King, I know you like to bash your neighbors south of the border, but you ought to be factual when you do so. I have purchased a gun in England and had it sent across the sea. It was not particularly hard to buy, but it took me 6 weeks to get the improved import permit back from ATF, and from what I've read from others here, I got pretty fast service.
I can buy a long gun in any state and take it home with me, crossing all kinds of state borders, with only a phone call from the dealer selling it to do the required background check. (Unless the state law prohibits said transaction where I make the purchase, but relatively few do.) Because I have a concealed carry permit (are those easy to get in Canada?), I can buy ANY gun in my home state and take it home without any phone call whatsoever.
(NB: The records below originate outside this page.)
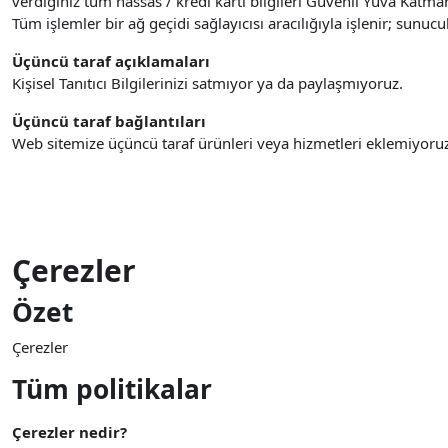
verdiğiniz tüm hassas / kredi kartı bilgileri Güvenli Yuva Katmanı 
Tüm işlemler bir ağ geçidi sağlayıcısı aracılığıyla işlenir; sun
Üçüncü taraf açıklamaları
Kişisel Tanıtıcı Bilgilerinizi satmıyor ya da paylaşmıyoruz.
Üçüncü taraf bağlantıları
Web sitemize üçüncü taraf ürünleri veya hizmetleri eklemiyor
Çerezler
Özet
Çerezler
Tüm politikalar
Çerezler nedir?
Which restrictions do we have on civil liberties that are not found in other countries, King? I think you've been OD'ing on the US liberal media. I've lived abroad, and even as a diplomat, I was under greater restrictions than I am in the US. Had to have a firearms owners card, and I couldn't own anything except a shotgun.
Great Britain has far greater restrictions on firearms ownership. They also have the Official Secrets Act, which means that ANYONE who reveals classified information--including the media--can be prosecuted. We have no equivalent of that in the United States, and frankly, I'd like to see penalties for the media when they knowingly disclose classified information.
Following WWII, most of the Allies demobilized to a far greater extent than did the United States. And then, for about 45 years during the Cold War, the United States paid a disproportionate part of the burden of defending Western Europe (and Canada) from potential attack by the Soviet Union. It still takes the United States to get anything done internationally, when any sort of significant military force is required. Witness Bosnia and Kosovo. The Europeans couldn't even handle that problem--right in their own backyard--without us.
Bashing the United States is a popular sport in places like Western Europe and Canada. Almost makes me wish we'd abandoned those folks to the gentle mercies the Russkies exercised over Eastern Europe following WWII.